Problem:
Everything from the line with "- L3 vertebra: box" to the end of the data below must be returned exactly as it is, and nothing besides.

---- Task inputs

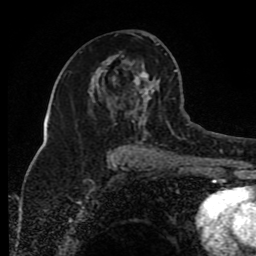
Breast MRI (dynamic contrast-enhanced), one axial slice. Position 46 of 80 along the scan axis. Cropped to one breast. Dynamic contrast-enhanced series, time point 2 of 8 at this slice position (early post-contrast). 1.5 T. TE 4.2 ms, TR 7 ms. 2 mm slice thickness. 256 × 256 image matrix, field of view 165 × 165 mm. Female patient.
Annotated regions visible in this slice (semi-automatic segmentation, software-assisted and operator-edited):
- enhancing-tissue mask used for the functional tumour volume (all voxels passing the contrast-enhancement thresholds inside the analysis volume; usually the tumour): bounding box (x1, y1, x2, y2) in pixels: (90, 40, 169, 154)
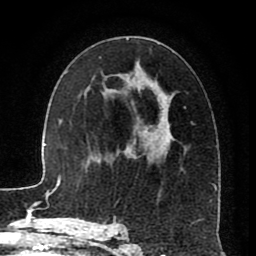
Breast MRI (dynamic contrast-enhanced), one axial slice; position 47 of 80 along the scan axis; cropped to one breast; dynamic contrast-enhanced series, time point 2 of 8 at this slice position (early post-contrast); 1.5 T; TE 2.6 ms, TR 5.6 ms; 256 × 256 image matrix, field of view 170 × 170 mm. Female patient.
Annotated regions visible in this slice (semi-automatically segmented with operator editing):
- enhancing-tissue mask used for the functional tumour volume (all voxels passing the contrast-enhancement thresholds inside the analysis volume; usually the tumour): bounding box (x1, y1, x2, y2) in pixels: (115, 38, 215, 223)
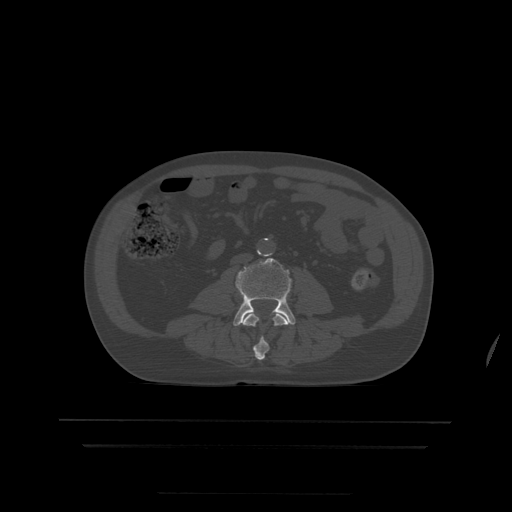
CT including the spine, one axial slice; slice 105 of 522 in the series (ordered by position); bone window (W 1800 / L 400 HU); 1.25 mm slice thickness; 512 × 512 image matrix, field of view 436 × 436 mm. Patient age 68 years. From the clinical record (not read from this slice): primary cancer: urothelial.
Structures marked on this image (semi-automatically segmented with operator editing):
- L3 vertebra: box from (x=242, y=313) to (x=292, y=360) px
- L4 vertebra: (x=233, y=258)–(x=296, y=327)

--------

Exercise result:
- L3 vertebra: box from (x=242, y=313) to (x=292, y=360) px
- L4 vertebra: (x=233, y=258)–(x=296, y=327)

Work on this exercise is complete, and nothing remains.